Stored entries:
▽

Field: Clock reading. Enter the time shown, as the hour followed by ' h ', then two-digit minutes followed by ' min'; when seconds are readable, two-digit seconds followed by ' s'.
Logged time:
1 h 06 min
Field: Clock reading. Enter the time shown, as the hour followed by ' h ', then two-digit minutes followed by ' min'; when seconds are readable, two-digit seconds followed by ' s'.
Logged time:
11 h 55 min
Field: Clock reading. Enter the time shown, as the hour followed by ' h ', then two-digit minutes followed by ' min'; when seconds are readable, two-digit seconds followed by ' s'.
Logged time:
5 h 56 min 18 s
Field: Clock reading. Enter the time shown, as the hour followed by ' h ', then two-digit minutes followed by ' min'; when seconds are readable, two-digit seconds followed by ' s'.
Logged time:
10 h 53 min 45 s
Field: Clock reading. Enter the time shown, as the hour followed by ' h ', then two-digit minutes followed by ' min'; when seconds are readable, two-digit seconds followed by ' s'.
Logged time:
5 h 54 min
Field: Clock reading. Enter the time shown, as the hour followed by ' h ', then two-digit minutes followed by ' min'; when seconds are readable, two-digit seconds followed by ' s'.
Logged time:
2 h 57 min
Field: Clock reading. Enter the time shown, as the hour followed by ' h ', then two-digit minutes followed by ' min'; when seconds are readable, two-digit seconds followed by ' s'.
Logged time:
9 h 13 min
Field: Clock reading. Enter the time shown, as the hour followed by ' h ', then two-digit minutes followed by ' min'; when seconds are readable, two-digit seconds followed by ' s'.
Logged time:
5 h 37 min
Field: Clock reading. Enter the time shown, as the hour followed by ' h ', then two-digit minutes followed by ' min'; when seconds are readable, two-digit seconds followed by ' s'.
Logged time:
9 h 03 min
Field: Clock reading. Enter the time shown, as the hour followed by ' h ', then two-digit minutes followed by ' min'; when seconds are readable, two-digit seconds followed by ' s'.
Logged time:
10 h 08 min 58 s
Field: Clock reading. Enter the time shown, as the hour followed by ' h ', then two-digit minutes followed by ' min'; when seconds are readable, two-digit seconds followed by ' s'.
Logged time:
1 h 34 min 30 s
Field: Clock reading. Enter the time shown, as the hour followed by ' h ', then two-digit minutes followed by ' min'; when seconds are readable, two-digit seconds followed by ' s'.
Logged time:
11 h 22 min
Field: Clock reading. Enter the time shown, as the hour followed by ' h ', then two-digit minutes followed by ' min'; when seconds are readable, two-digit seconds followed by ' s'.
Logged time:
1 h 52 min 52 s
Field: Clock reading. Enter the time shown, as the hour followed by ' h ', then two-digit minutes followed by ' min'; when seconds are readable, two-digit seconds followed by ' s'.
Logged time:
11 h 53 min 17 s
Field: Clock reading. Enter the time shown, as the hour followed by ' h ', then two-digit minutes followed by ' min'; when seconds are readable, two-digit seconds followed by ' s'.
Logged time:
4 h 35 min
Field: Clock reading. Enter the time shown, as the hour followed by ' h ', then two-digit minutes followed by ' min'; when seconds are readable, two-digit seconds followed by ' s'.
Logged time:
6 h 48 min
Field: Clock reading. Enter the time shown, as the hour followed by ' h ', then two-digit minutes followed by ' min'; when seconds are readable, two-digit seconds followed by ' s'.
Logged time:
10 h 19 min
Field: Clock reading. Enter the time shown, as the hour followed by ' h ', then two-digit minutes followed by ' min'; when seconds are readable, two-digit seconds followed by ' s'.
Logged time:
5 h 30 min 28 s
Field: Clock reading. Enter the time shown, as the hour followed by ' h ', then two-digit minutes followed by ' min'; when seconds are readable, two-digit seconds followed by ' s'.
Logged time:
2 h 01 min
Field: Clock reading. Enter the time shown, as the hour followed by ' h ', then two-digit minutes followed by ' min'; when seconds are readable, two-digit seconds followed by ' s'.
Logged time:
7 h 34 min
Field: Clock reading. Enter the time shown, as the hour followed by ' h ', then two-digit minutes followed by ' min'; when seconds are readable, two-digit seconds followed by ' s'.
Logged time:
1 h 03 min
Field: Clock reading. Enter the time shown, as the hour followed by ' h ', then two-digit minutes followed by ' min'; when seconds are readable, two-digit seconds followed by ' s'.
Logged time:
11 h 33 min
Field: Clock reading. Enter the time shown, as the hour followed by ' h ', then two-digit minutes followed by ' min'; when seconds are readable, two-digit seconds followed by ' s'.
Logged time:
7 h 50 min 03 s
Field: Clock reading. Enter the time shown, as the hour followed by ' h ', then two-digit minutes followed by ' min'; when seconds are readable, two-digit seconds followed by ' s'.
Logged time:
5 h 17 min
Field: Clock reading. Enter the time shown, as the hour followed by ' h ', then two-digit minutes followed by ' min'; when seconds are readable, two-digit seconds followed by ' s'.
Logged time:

△

# Instruction:
Please rewrite the lines from the very first one through the line with "5 h 56 min 18 s", changing "Logged time" to "Recorded time" and keeping everything else the same. Give only those lines.

# Solution to the problem:
Field: Clock reading. Enter the time shown, as the hour followed by ' h ', then two-digit minutes followed by ' min'; when seconds are readable, two-digit seconds followed by ' s'.
Recorded time:
1 h 06 min
Field: Clock reading. Enter the time shown, as the hour followed by ' h ', then two-digit minutes followed by ' min'; when seconds are readable, two-digit seconds followed by ' s'.
Recorded time:
11 h 55 min
Field: Clock reading. Enter the time shown, as the hour followed by ' h ', then two-digit minutes followed by ' min'; when seconds are readable, two-digit seconds followed by ' s'.
Recorded time:
5 h 56 min 18 s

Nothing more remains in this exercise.